De belangrijkste schilderijen in hun oeuvre – zoals De sterrennacht, De schreeuw, Het zieke kind en Madonna van Munch of Augustine Roulin (La berceuse), Korenveld onder onweerslucht en De tuin van de inrichting van Van Gogh – gaan over deze thema’s: het uitdrukken van hoop in een ster of lijden in een afgebroken tak.
Om het gevoel of idee achter hun kunst zo sterk mogelijk over te brengen, voerden Munch en Van Gogh hun beeldmiddelen tot het extreme op. Hun kleuren spatten van het doek, ze accentueerden vormen en lijnen, vereenvoudigden de realiteit. Ze zochten naar nieuwe perspectieven en uitsneden en legden grote nadruk op het gebruik van verf en andere materialen. Hierin gingen beiden tegen alle conventies in, op en top modern. Ondanks hun complexe technieken ziet het resultaat er vaak zo eenvoudig uit. Hun kunstwerken zijn heel toegankelijk maar tegelijkertijd ook zo complex, diep menselijk: ze raken hart én hoofd. Dit is precies wat Munch en Van Gogh zo bijzonder maakt.
De combinatie van vernieuwende technieken met universele thema’s resulteert in indringende beelden die ons tot op de dag van vandaag aangrijpen. In Het Gele Huis (‘De straat’) gebruikte Van Gogh scherpe kleurcontrasten om de intense hitte van Zuid-Frankrijk weer te geven; in Dodenkamer vervormde Munch het perspectief en het gevoel van ruimte, waarmee hij een verstikkende sfeer creëerde. Ook in talrijke brieven, dagboekfragmenten en literaire teksten schreven Van Gogh en Munch over de emoties en beproevingen van het leven. Fraaie voorbeelden hiervan zijn in de tentoonstelling te zien, zoals Munchs geïllustreerde tekst over De schreeuw.
Ultieme samenhang
We kennen schilderijen als de Zonnebloemen van Van Gogh of de Vampier van Munch als losse werken, maar oorspronkelijk waren ze bedoeld als onderdeel van een serie. Beide kunstenaars hoopten dat hun schilderijen elkaar in een samenhangend geheel (door hen beiden ‘symfonieën’ genoemd) zouden aanvullen en verduidelijken.

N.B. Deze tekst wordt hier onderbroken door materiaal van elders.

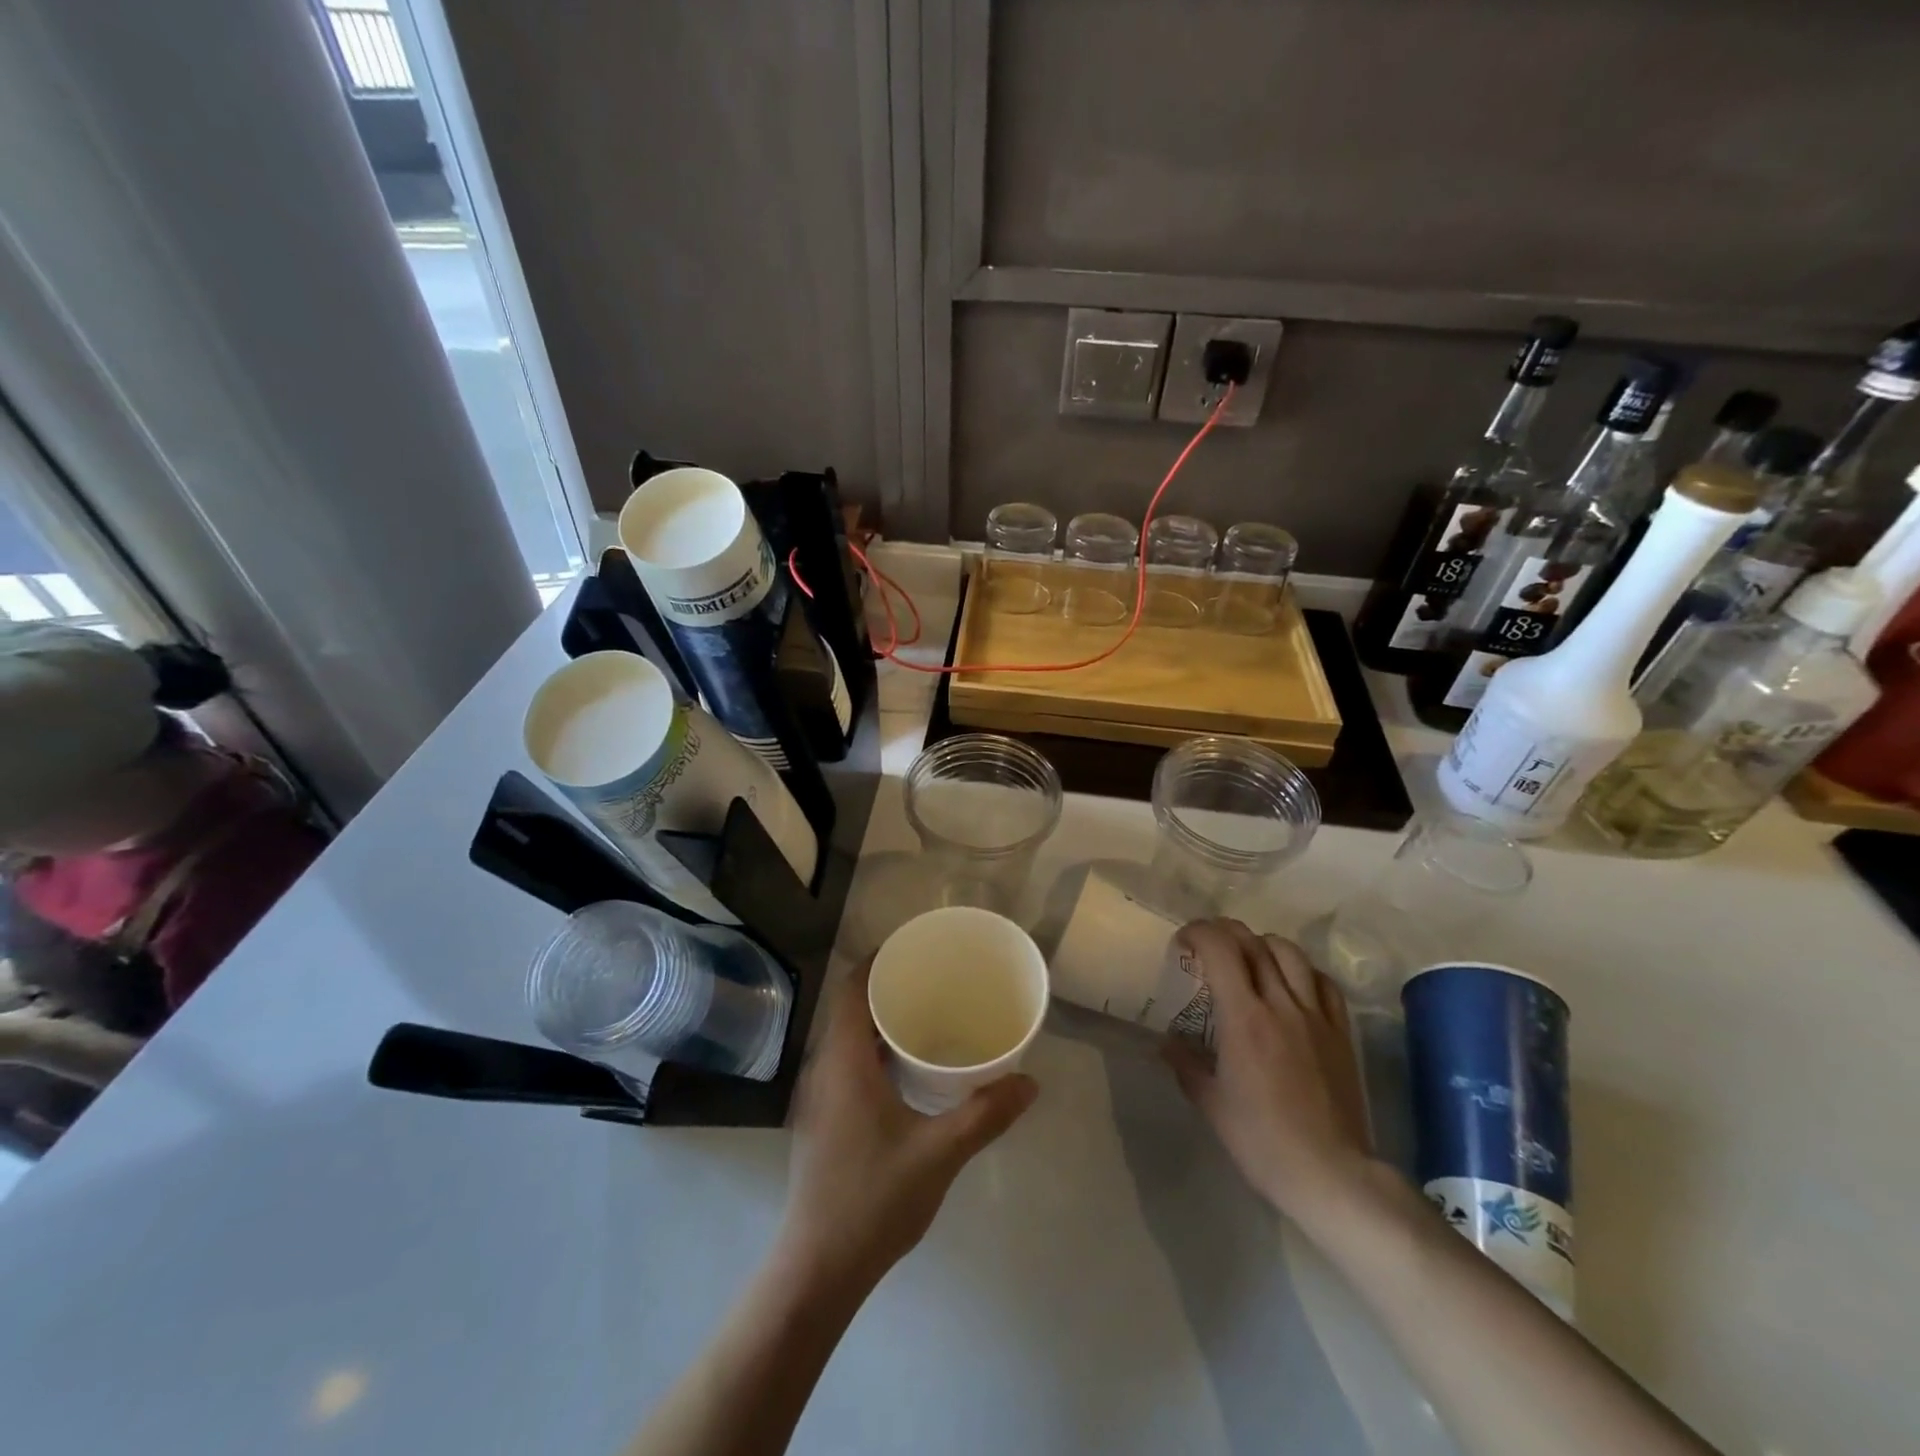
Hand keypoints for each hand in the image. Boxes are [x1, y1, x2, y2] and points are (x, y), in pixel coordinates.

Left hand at [778, 960, 1037, 1294]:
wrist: (818, 1269)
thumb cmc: (874, 1199)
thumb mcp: (939, 1153)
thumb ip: (985, 1114)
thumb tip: (1029, 1082)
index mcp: (843, 1061)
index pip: (853, 988)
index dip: (880, 961)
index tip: (917, 949)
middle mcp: (824, 1068)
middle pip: (852, 1008)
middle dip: (890, 988)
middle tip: (936, 981)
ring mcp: (819, 1096)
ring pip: (849, 1038)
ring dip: (882, 1022)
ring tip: (929, 1017)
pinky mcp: (823, 1120)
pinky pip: (847, 1063)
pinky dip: (875, 1050)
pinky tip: (908, 1070)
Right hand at [1165, 919, 1379, 1224]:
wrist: (1329, 1174)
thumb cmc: (1261, 1141)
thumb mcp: (1210, 1104)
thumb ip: (1186, 1064)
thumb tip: (1167, 1042)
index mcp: (1244, 1017)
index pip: (1221, 950)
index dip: (1198, 933)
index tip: (1183, 942)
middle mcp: (1280, 1004)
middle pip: (1253, 943)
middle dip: (1225, 931)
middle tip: (1207, 943)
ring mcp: (1315, 1016)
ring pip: (1290, 954)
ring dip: (1262, 944)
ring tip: (1249, 956)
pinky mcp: (1340, 1033)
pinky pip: (1324, 983)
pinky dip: (1302, 970)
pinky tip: (1291, 982)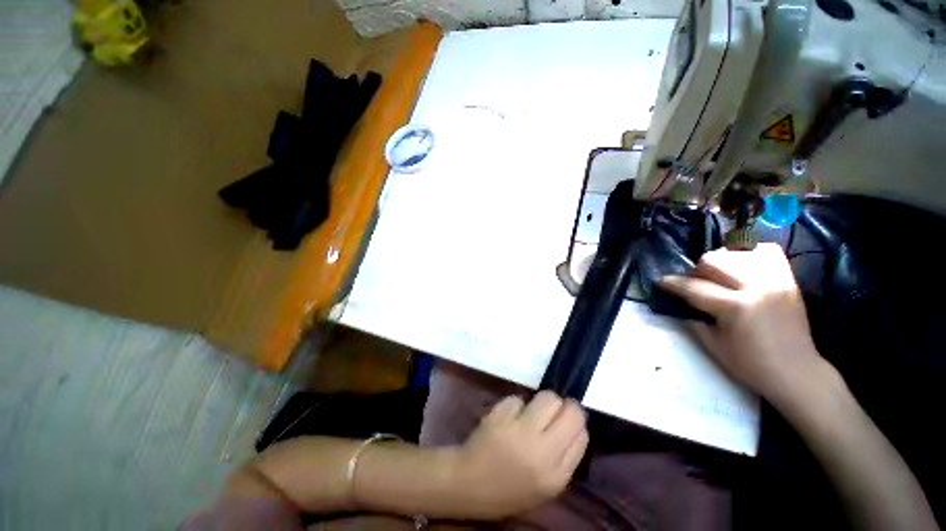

Munchs beroemdste serie schilderijen is Levensfries, waar hij jarenlang aan werkte en waarin hij het menselijke leven van geboorte tot dood verbeeldde. In het Zuid-Franse Arles schilderde Van Gogh zijn ultieme reeks schilderijen, die hij de Décoration voor het Gele Huis noemde. Deze serie – bestaande uit voorstellingen van stad en land, portretten en stillevens – was bedoeld om er de kamers van zijn huis mee aan te kleden voor de komst van vriend Paul Gauguin (1848-1903). In de laatste zaal van Munch : Van Gogh zijn de belangrijkste werken uit zowel Munchs Levensfries als Van Goghs Décoration samen te bewonderen – het slotstuk van een artistieke dialoog tussen twee zielsverwanten.
Grote emoties
Munch en Van Gogh hielden zich beiden bezig met de grote emoties van het menselijk bestaan; liefde, angst, spiritualiteit, de dood. In het trappenhuis van de tentoonstellingsvleugel nodigt het museum zijn bezoekers uit om, net als Munch en Van Gogh, hun eigen ideeën over deze grote emoties te delen. Bezoekers kunnen zich hierbij laten inspireren door citaten van beide kunstenaars die op de muren te zien zijn. Op speciaal gemaakte bordjes kunnen de bezoekers hun verhaal achterlaten in het trappenhuis.